Data Layer Data Model¶
The data layer is used to store and operate intermediate results produced during program analysis, providing stable data read/write interfaces for each analysis stage. This layer does not participate in specific analysis logic. It is only responsible for data organization, access, update, and serialization.
The current implementation uses tabular data as the main form and manages analysis results by wrapping pandas.DataFrame.
1 Data Model (util/data_model.py)¶
1-1 DataModel¶
DataModel represents an analysis result table. Internally it maintains a pandas.DataFrame instance and provides access interfaces oriented to program analysis scenarios.
Supported operations include:
- construct an instance from a
DataFrame, raw data, or an existingDataModel; - access data by row index, index set, or boolean conditions;
- read or update column data by column name;
- row/column slicing and appending data;
- in-place modification during analysis.
To reduce repeated scans, DataModel maintains the following internal structures:
_schema: a mapping from column names to column indices;_rows: a cached NumPy representation of row data;_column_indexer: an equality index built for specific columns.
When data changes, these structures are marked invalid and rebuilt on demand.
1-2 Row¶
Row represents one row of data in the table. It is a wrapper over the underlying NumPy row array and supports:
- access corresponding fields via attribute names;
- convert row data to a dict;
- copy the row object while keeping the column structure unchanged;
- directly modify field values during analysis.
Each Row records its row number in the original table, used to locate the corresponding statement or analysis entity.
1-3 Column¶
Column inherits from pandas.Series and represents a single-column data view.
Besides basic series operations, Column supports fast filtering based on equality conditions. The related index is maintained uniformly by DataModel, built and cached when needed.
2 Data Access Methods¶
DataModel provides multiple access granularities to fit different analysis stages:
- row access: get
Rowby row number or a set of row numbers; - column access: get
Columnby column name; - conditional filtering: get a subtable based on indices or boolean conditions;
- range read: read a continuous statement range by
stmt_id, used for statement-level analysis.

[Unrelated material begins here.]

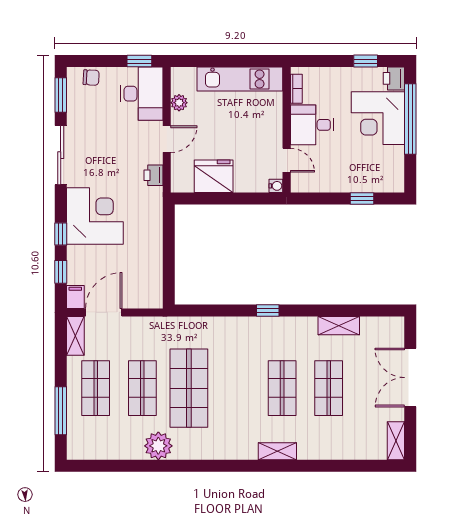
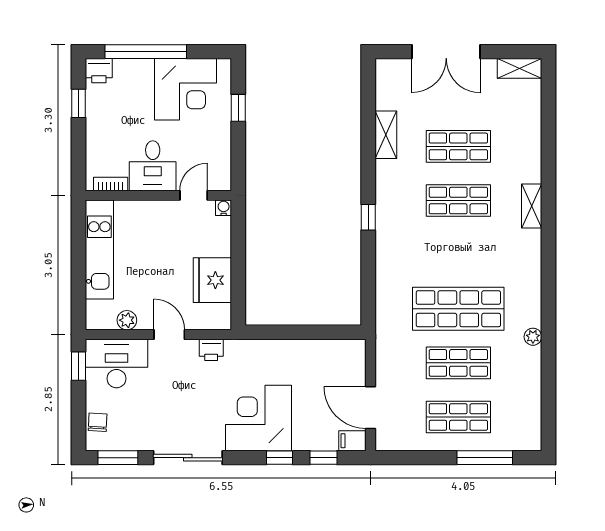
corner desk: (378, 118) -> (186, 89), moved
shelving: (75, 336) -> (398, 441), removed
plant: (158, 446) -> (533, 337), width x0.53, depth x0.53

These interfaces are used repeatedly in semantic analysis, state-flow construction, and subsequent data propagation.
3 Data Updates¶
The data layer allows modifications on existing results, including:
- update a single cell or an entire row;
- batch modify column content;
- rename columns;
- delete rows that match conditions.
All update operations invalidate related caches to ensure subsequent access results match the actual data.
4 Data Persistence¶
DataModel supports writing the current table to a file in Feather format and reloading it in later stages. When saving, it can optionally reset the row index to ensure reproducibility of serialization results.
This mechanism is mainly used for result passing between analysis stages and offline inspection of intermediate states.
5 Summary¶
The data layer organizes analysis intermediate results around DataModel, providing row-, column-, and range-level access by wrapping tabular data. This design relies on existing data processing libraries for storage and querying, avoiding introducing additional data management components, while meeting the need for repeated read/write of intermediate results during program analysis.